(Recorded data)

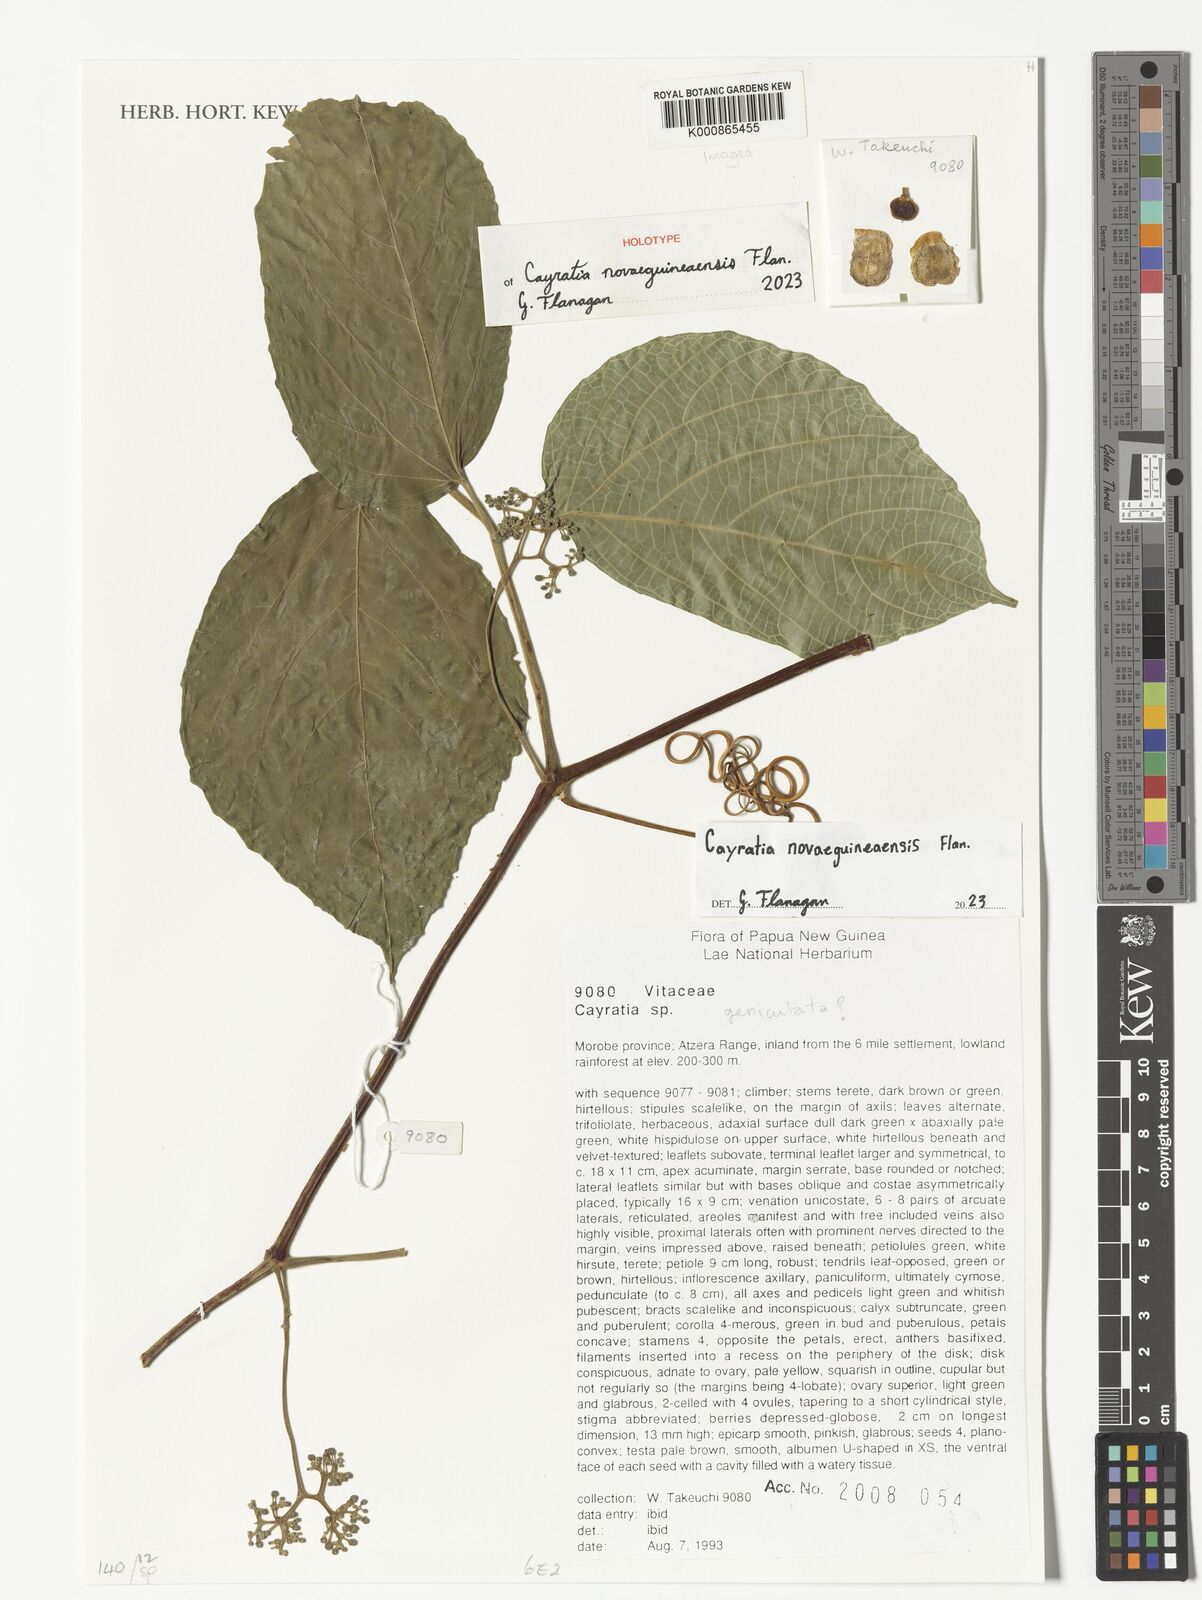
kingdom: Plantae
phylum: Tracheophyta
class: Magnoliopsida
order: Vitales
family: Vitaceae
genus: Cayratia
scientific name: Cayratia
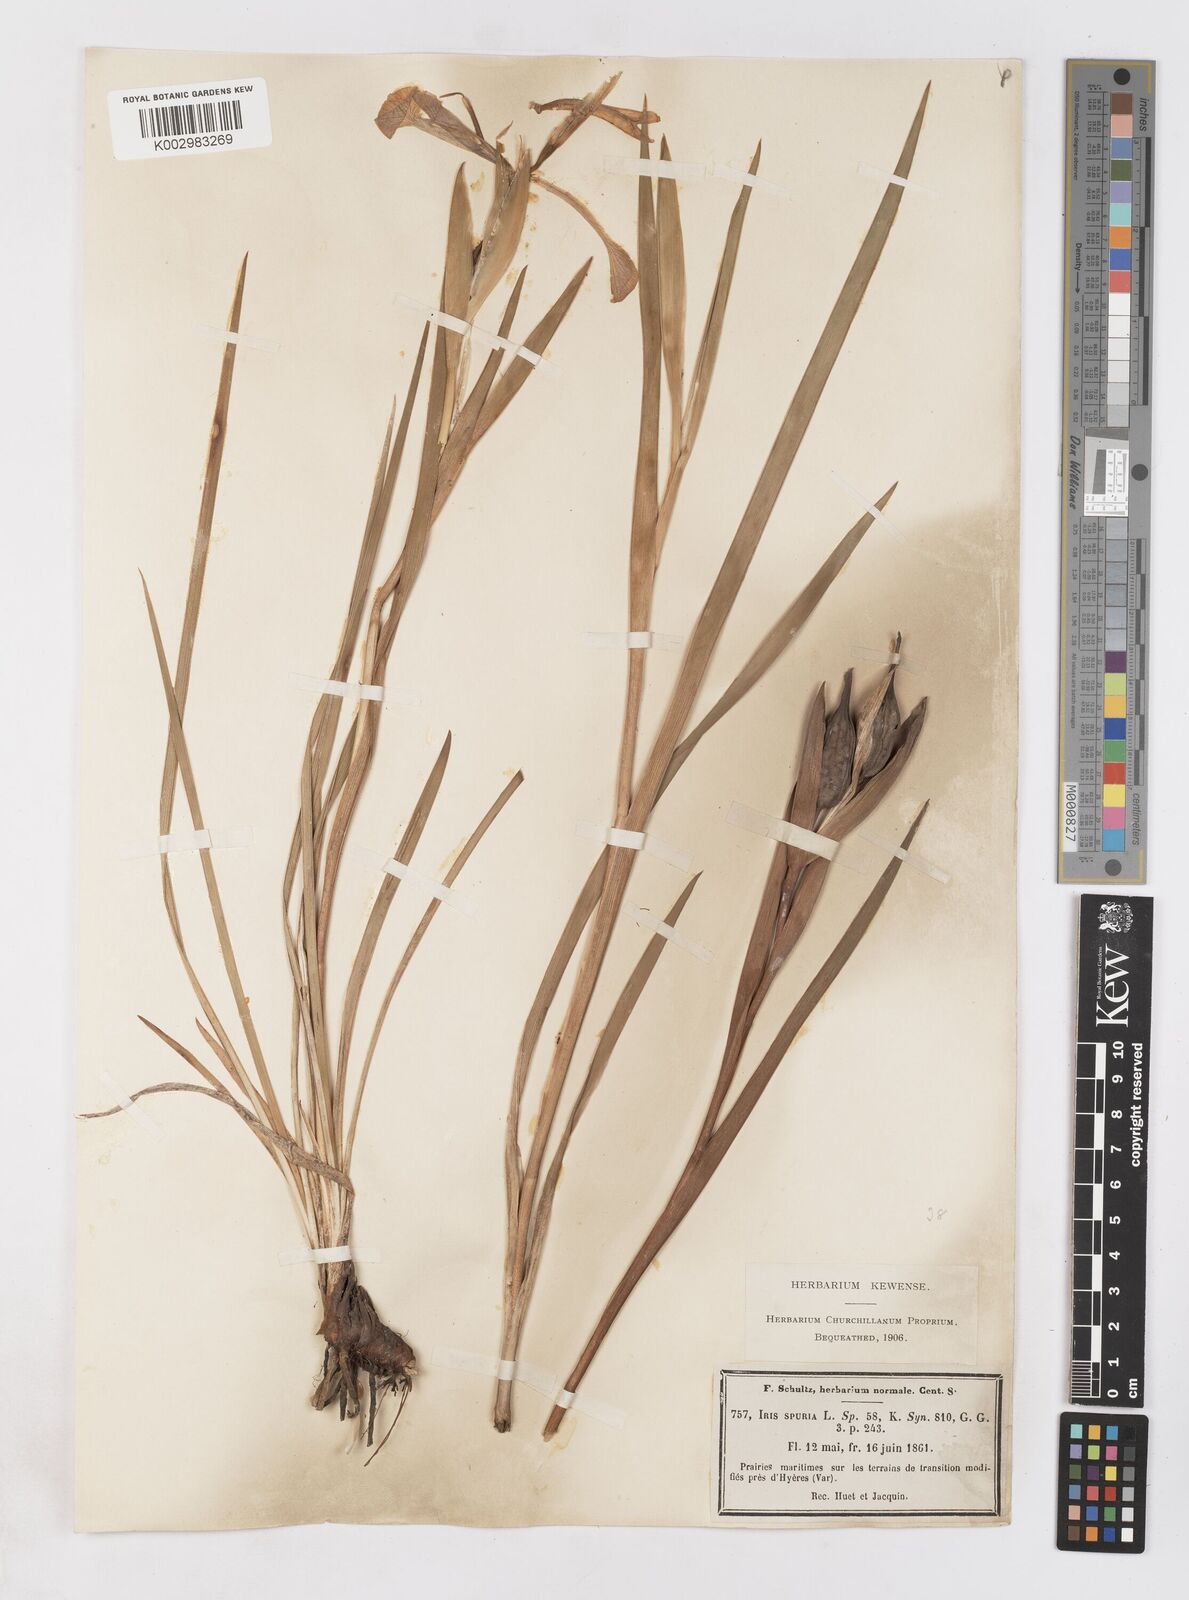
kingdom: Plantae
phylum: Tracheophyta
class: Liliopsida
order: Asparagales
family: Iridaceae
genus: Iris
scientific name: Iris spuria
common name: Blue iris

Given exercise - Pull every naming line out of the records above and copy each one word for word. Leave the pictures out of your answer.

The reply -
kingdom: Plantae
phylum: Tracheophyta
class: Magnoliopsida
order: Vitales
family: Vitaceae
genus: Cayratia
scientific name: Cayratia
kingdom: Plantae
phylum: Tracheophyta
class: Liliopsida
order: Asparagales
family: Iridaceae
genus: Iris
scientific name: Iris spuria
common name: Blue iris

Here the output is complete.